**WORK REQUEST:**
Down to the final line, write out the data below exactly.

**AVAILABLE DATA:**
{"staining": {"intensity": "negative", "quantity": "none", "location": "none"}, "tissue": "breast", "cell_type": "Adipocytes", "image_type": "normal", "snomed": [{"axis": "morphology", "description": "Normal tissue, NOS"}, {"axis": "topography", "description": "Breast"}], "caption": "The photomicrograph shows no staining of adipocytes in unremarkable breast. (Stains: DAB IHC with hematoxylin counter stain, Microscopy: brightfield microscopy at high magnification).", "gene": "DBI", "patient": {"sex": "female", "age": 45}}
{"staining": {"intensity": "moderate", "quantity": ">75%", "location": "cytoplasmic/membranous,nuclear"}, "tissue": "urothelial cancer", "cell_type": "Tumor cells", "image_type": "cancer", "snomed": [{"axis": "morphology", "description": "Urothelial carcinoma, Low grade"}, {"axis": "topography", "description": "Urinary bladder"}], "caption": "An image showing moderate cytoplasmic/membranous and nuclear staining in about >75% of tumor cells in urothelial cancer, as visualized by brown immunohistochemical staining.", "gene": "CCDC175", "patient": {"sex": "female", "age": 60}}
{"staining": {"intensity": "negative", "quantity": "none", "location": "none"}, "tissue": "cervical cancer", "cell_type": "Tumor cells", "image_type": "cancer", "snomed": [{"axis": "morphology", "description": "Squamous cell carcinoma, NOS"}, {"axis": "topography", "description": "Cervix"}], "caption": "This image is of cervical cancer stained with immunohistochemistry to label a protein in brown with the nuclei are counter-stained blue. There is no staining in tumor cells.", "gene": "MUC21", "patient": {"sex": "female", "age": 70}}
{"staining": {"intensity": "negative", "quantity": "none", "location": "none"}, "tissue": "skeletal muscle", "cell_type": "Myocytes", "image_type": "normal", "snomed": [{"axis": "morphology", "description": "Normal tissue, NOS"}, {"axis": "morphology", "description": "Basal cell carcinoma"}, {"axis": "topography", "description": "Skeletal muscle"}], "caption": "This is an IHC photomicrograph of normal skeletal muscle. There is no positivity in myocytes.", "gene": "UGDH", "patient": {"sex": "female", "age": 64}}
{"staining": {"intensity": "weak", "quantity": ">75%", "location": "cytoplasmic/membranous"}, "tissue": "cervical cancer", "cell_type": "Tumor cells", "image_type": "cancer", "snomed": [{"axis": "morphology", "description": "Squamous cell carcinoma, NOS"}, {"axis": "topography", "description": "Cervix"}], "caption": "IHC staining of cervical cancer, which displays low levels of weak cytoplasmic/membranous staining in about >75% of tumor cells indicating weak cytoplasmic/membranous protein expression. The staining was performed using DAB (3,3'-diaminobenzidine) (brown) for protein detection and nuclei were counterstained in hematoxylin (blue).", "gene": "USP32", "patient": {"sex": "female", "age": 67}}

**RESPONSE:**
{"staining": {"intensity": "negative", "quantity": "none", "location": "none"}, "tissue": "breast", "cell_type": "Adipocytes", "image_type": "normal", "snomed": [{"axis": "morphology", "description": "Normal tissue, NOS"}, {"axis": "topography", "description": "Breast"}], "caption": "The photomicrograph shows no staining of adipocytes in unremarkable breast. (Stains: DAB IHC with hematoxylin counter stain, Microscopy: brightfield microscopy at high magnification).", "gene": "DBI", "patient": {"sex": "female", "age": 45}}
{"staining": {"intensity": "moderate", "quantity": ">75%", "location": "cytoplasmic/membranous,nuclear"}, "tissue": "urothelial cancer", "cell_type": "Tumor cells", "image_type": "cancer", "snomed": [{"axis": "morphology", "description": "Urothelial carcinoma, Low grade"}, {"axis": "topography", "description": "Urinary bladder"}], "caption": "An image showing moderate cytoplasmic/membranous and nuclear staining in about >75% of tumor cells in urothelial cancer, as visualized by brown immunohistochemical staining.", "gene": "CCDC175", "patient": {"sex": "female", "age": 60}}
{"staining": {"intensity": "negative", "quantity": "none", "location": "none"}, "tissue": "cervical cancer", "cell_type": "Tumor cells", "image_type": "cancer", "snomed": [{"axis": "morphology", "description": "Squamous cell carcinoma, NOS"}, {"axis": "topography", "description": "Cervix"}], "caption": "This image is of cervical cancer stained with immunohistochemistry to label a protein in brown with the nuclei are counter-stained blue. There is no staining in tumor cells.", "gene": "MUC21", "patient": {"sex": "female", "age": 70}}
{"staining": {"intensity": "negative", "quantity": "none", "location": "none"}, "tissue": "skeletal muscle", "cell_type": "Myocytes", "image_type": "normal", "snomed": [{"axis": "morphology", "description": "Normal tissue, NOS"}, {"axis": "morphology", "description": "Basal cell carcinoma"}, {"axis": "topography", "description": "Skeletal muscle"}], "caption": "This is an IHC photomicrograph of normal skeletal muscle. There is no positivity in myocytes.", "gene": "UGDH", "patient": {"sex": "female", "age": 64}}
{"staining": {"intensity": "weak", "quantity": ">75%", "location": "cytoplasmic/membranous"}, "tissue": "cervical cancer", "cell_type": "Tumor cells", "image_type": "cancer", "snomed": [{"axis": "morphology", "description": "Squamous cell carcinoma, NOS"}, {"axis": "topography", "description": "Cervix"}], "caption": "IHC staining of cervical cancer, which displays low levels of weak cytoplasmic/membranous staining in about >75% of tumor cells indicating weak cytoplasmic/membranous protein expression. The staining was performed using DAB (3,3'-diaminobenzidine) (brown) for protein detection and nuclei were counterstained in hematoxylin (blue).", "gene": "USP32", "patient": {"sex": "female", "age": 67}}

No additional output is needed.